··· Source data ···

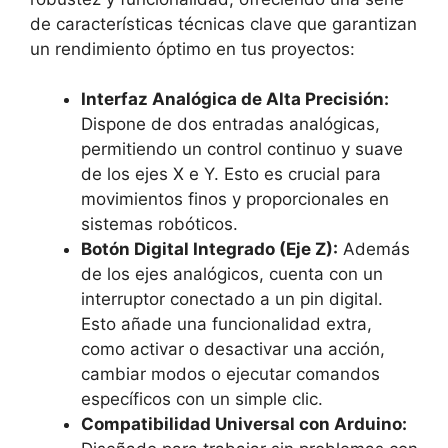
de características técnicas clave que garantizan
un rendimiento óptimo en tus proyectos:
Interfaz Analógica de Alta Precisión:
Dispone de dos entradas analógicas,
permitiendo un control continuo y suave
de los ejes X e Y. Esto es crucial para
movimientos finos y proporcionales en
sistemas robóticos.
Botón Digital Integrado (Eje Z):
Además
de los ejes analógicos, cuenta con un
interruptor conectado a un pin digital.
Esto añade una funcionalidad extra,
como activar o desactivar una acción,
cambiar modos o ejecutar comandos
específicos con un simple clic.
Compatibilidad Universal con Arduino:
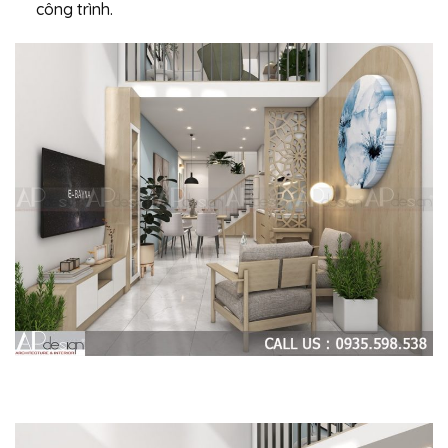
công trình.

···
··· Source data ···

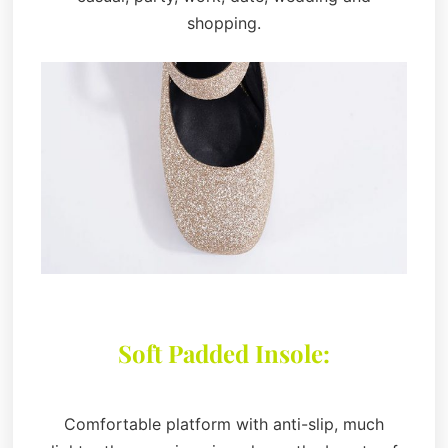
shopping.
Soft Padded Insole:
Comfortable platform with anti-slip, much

···

### Exercise
Exact copy, pictures excluded: from the line with "de características técnicas" up to and including the line with "công trình." in the data above.

### Task response
de características técnicas clave que garantizan
un rendimiento óptimo en tus proyectos:
Interfaz Analógica de Alta Precisión:
Dispone de dos entradas analógicas,
permitiendo un control continuo y suave
de los ejes X e Y. Esto es crucial para
movimientos finos y proporcionales en
sistemas robóticos.
Botón Digital Integrado (Eje Z):
Además
de los ejes analógicos, cuenta con un
interruptor conectado a un pin digital.
Esto añade una funcionalidad extra,
como activar o desactivar una acción,
cambiar modos o ejecutar comandos
específicos con un simple clic.
Compatibilidad Universal con Arduino:
công trình.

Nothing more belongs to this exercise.